If you are just asking for what model dimensions I benchmarked with, I was using this, which is just a 10B parameter model with dimensions roughly inspired by GPT3-13B model dimensions:
max_position_embeddings: 514
type_vocab_size: 1
num_attention_heads: 40
num_hidden_layers: 30
hidden_size: 5120
intermediate_size: 20480
gradient_checkpointing: true
As for my command line, I am using a custom training script that integrates ignite and deepspeed and hugginface. The repro script that @jfc4050 shared is very similar, but condensed a bit and with many things hard-coded to make it easier for you to run.
@stephenrawls, thanks that is all I needed. The dimensions are important because zero-3 is targeted for very large models. And, so some regression on smaller models that zero-2 can handle is acceptable. I will continue the investigation.

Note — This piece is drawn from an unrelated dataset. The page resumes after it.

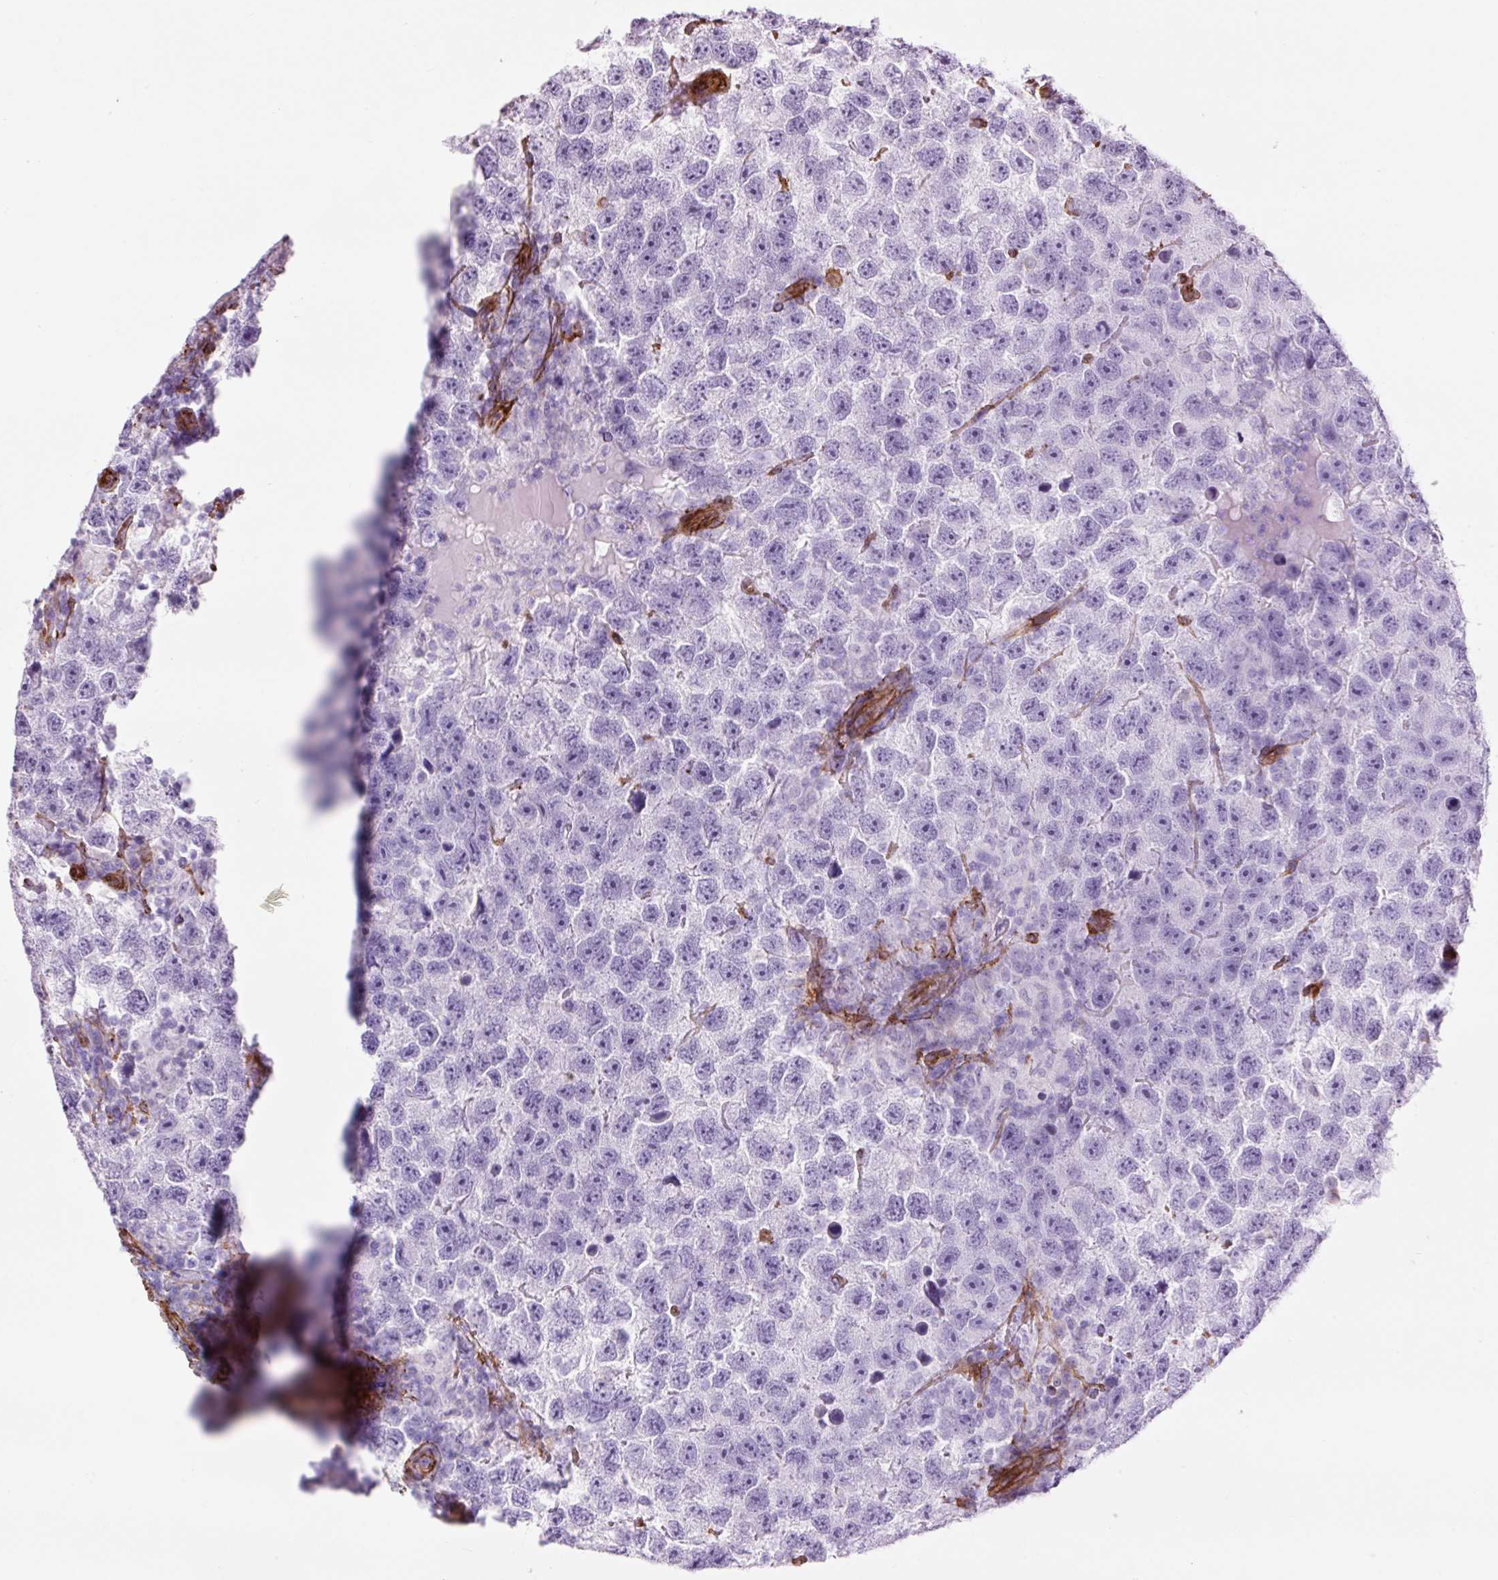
{"staining": {"intensity": "negative", "quantity": "none", "location": "none"}, "tissue": "testis cancer", "cell_type": "Tumor cells", "image_type": "cancer", "snomed": [{"axis": "morphology", "description": "Seminoma, NOS"}, {"axis": "topography", "description": "Testis"}], "caption": "Tumor cells are negative for brown protein staining in testis seminoma.", "gene": "CAV1", "patient": {"sex": "male", "age": 26}}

(For reference, I would like to eventually benchmark performance on models larger than 10B parameters, but I am getting cpu out-of-memory errors when using stage 3 on models bigger than 20B parameters, even with NVME offloading turned on. Will file GitHub issue for this OOM problem separately)
@stephenrawls or @jfc4050, can you please share this snippet of your log?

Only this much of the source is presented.